Interest rates under the new senior secured credit agreement are, at our option, equal to either an alternate base rate or the Eurocurrency base rate, plus a specified margin. At the closing date, the interest rate on borrowings under the new senior secured credit agreement was 2.15%.
We intend to fund our ongoing operations with cash on hand, cash generated by operations and borrowings under our new senior secured credit agreement. As of March 29, 2014, approximately 28% of our cash and cash equivalents were held by foreign subsidiaries. There were no significant restrictions on our ability to transfer funds with and among subsidiaries. During the three months ended March 29, 2014, we repatriated foreign earnings of approximately $55.1 million related to the sale of the Microporous business. Except for the proceeds from the sale of Microporous business, our intent is to indefinitely reinvest earnings of our foreign operations and our current operating plans do not demonstrate a need to repatriate foreign earnings to fund our U.S. operations. However, if these funds were needed for our operations in the U.S., we would be required to accrue and pay any applicable U.S. and local taxes to repatriate these funds.
At March 29, 2014, we were in compliance with the debt covenants under our previous senior secured credit agreement. Adjusted EBITDA, as defined under our new senior secured credit agreement, would have been as follows at March 29, 2014:
(in millions) |
| Twelve Months Ended |
| |
Net income |
| $ | 36.2 |
|
Add/Subtract: |
|
|
| |
Depreciation and amortization expense |
| 54.8 |
| |
Interest expense, net |
| 39.3 |
| |
Income taxes |
| 15.5 |
| |
Stock-based compensation |
| 21.6 |
| |
Foreign currency loss |
| 0.4 |
| |
Loss on disposal of property, plant and equipment |
| 1.2 |
| |
Litigation costs associated with patent enforcement |
| 3.2 |
| |
Other non-cash or non-recurring items |
| (1.0 | ) | |
Adjusted EBITDA |
| $ | 171.2 |
|
Under our new senior secured credit agreement, we are required to maintain a maximum ratio of indebtedness to adjusted EBITDA of 4.25 to 1.00 and a minimum ratio of adjusted EBITDA to cash interest expense of 3.00 to 1.00. The first financial covenant compliance measurement date under our new senior secured credit agreement is June 28, 2014.
Our new senior secured credit agreement contains certain restrictive covenants which, among other things, limit the incurrence of additional indebtedness, investments, dividends, transactions with affiliates, asset sales, acquisitions, mergers and consolidations, prepayments of other indebtedness, liens and encumbrances, and other matters customarily restricted in such agreements.
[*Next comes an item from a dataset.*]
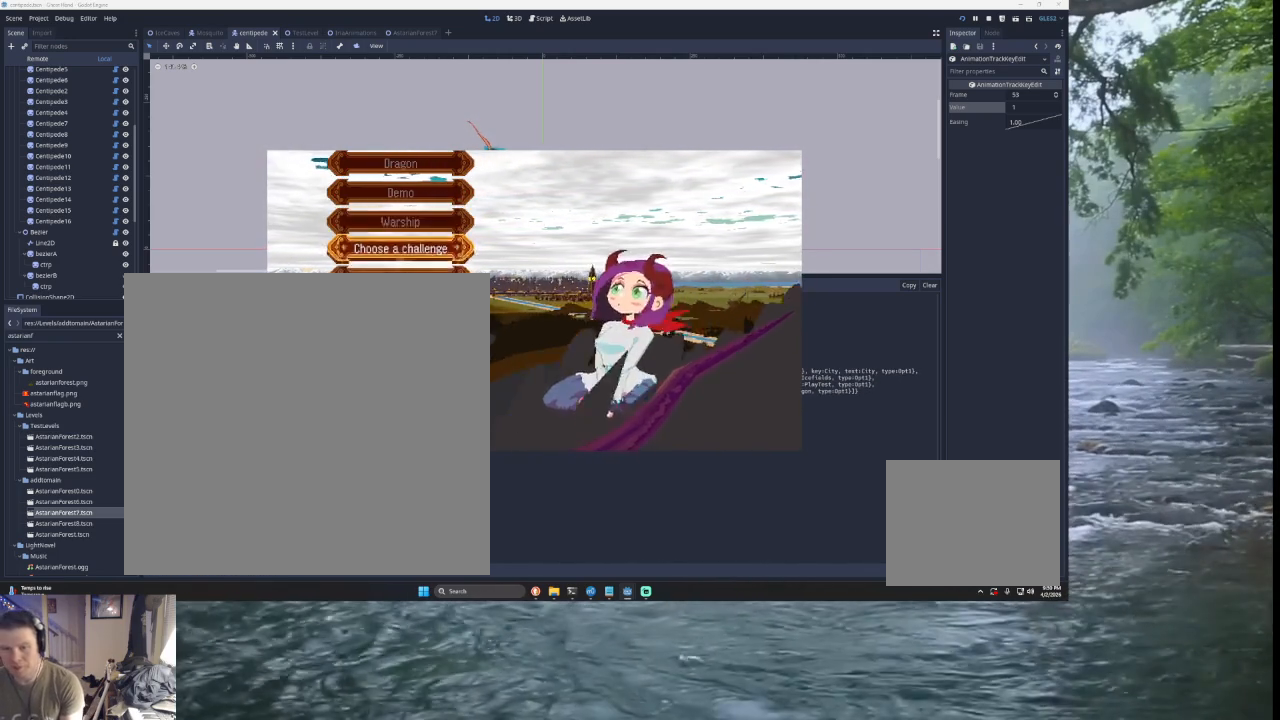
{"buttons": ["SQUARE"], "left_stick": "center", "right_stick": "center", "events": [[100, "left_stick", "center"], [200, "left_stick", "up"], [333, "left_stick", "down-left"], [433, "SQUARE", "down"], [467, "left_stick", "center"]]}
The agreement also contains certain customary events of default, subject to grace periods, as appropriate.
Future debt service payments are expected to be paid out of cash flows from operations, borrowings on our revolving credit facility and future refinancing of our debt. Our cash interest requirements for the next twelve months are estimated to be $24.5 million, including $13.2 million of interest related to the 7.5% senior notes that were redeemed on May 8, 2014.
We believe we have sufficient liquidity to meet our cash requirements over both the short (next twelve months) and long term (in relation to our debt service requirements). In evaluating the sufficiency of our liquidity, we considered cash on hand, expected cash flow to be generated from operations and available borrowings under our senior secured credit agreement compared to our anticipated cash requirements for debt service, working capital, cash taxes, capital expenditures and funding requirements for long-term liabilities. We anticipate that our cash on hand and operating cash flow, together with borrowings
under the revolving credit facility, will be sufficient to meet our anticipated future operating expenses, capital expenditures and debt service obligations as they become due for at least the next twelve months. However, our ability to make scheduled payments of principal, to pay interest on or to refinance our indebtedness and to satisfy our other debt obligations will depend upon our future operating performance, which will be affected by general economic, financial, competitive, legislative, regulatory, business and other factors beyond our control. See the “Risk Factors” section in our most recent Annual Report on Form 10-K.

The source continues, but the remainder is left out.